# Test for Sample MST and Core-SG

## Importing and definitions

In [39]:
#importing libraries
import utils as u
import numpy as np
import pandas as pd
import pynndescent
from random import seed
from random import sample
from time import monotonic
import matplotlib.pyplot as plt
from sklearn.metrics.pairwise import euclidean_distances 
from scipy.sparse import lil_matrix
from scipy.spatial import distance

In [40]:
#definition of method that builds the Core-SG
def buildCoreSG(knn, mst):
    
    #Building Core-SG
    CoreSG = [[nn for nn in nnlist] for nnlist in knn]
    
    #Adding edges 
    rows,cols = mst.nonzero()
    for row,col in zip(rows,cols):
        CoreSG[row] = CoreSG[row] + [(mst[row,col], col)]
        CoreSG[col] = CoreSG[col] + [(mst[row,col], row)]
        
    #Eliminating duplicates and sorting
    for i in range(len(CoreSG)):
        edges_set = set(CoreSG[i])

=== Record extracts ===

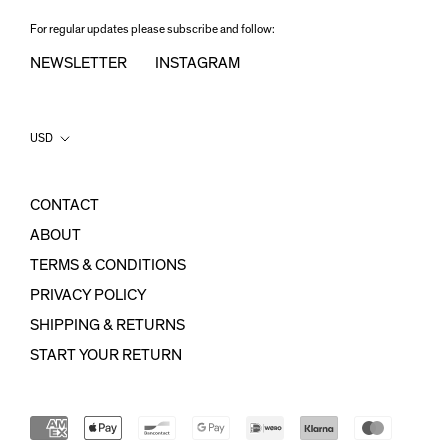
For regular updates please subscribe and follow:
NEWSLETTER
INSTAGRAM
Country/region
USD
CONTACT
ABOUT
TERMS & CONDITIONS
PRIVACY POLICY
SHIPPING & RETURNS
START YOUR RETURN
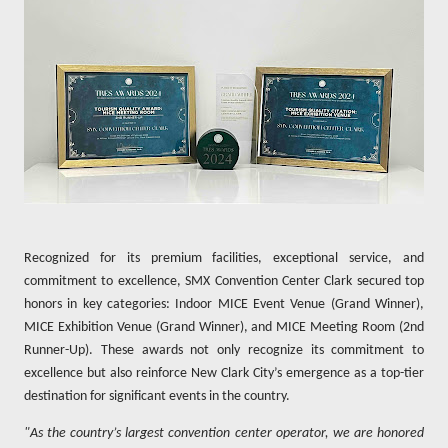
Recognized for its premium facilities, exceptional service, and
commitment to excellence, SMX Convention Center Clark secured top
honors in key categories: Indoor MICE Event Venue (Grand Winner),
MICE Exhibition Venue (Grand Winner), and MICE Meeting Room (2nd
Runner-Up). These awards not only recognize its commitment to
excellence but also reinforce New Clark City’s emergence as a top-tier
destination for significant events in the country.
"As the country’s largest convention center operator, we are honored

=== Tasks ===
1 – Check the following statements against the Core-SG notebook and answer yes or no for each, quoting the words that decide it.
(a) The pynndescent library is imported.
(b) The buildCoreSG function takes three arguments.
(c) A set is used when eliminating duplicates.
2 – Please repeat the part of the Core-SG notebook starting with "#Building Core-SG" and going on through "edges_set = set(CoreSG[i])".

=== Results ===
1 –
(a) Yes: "import pynndescent"
(b) No: "def buildCoreSG(knn, mst):"
(c) Yes: "edges_set = set(CoreSG[i])"

2 –
#Building Core-SG
    CoreSG = [[nn for nn in nnlist] for nnlist in knn]
    
    #Adding edges 
    rows,cols = mst.nonzero()
    for row,col in zip(rows,cols):
        CoreSG[row] = CoreSG[row] + [(mst[row,col], col)]
        CoreSG[col] = CoreSG[col] + [(mst[row,col], row)]
        
    #Eliminating duplicates and sorting
    for i in range(len(CoreSG)):
        edges_set = set(CoreSG[i])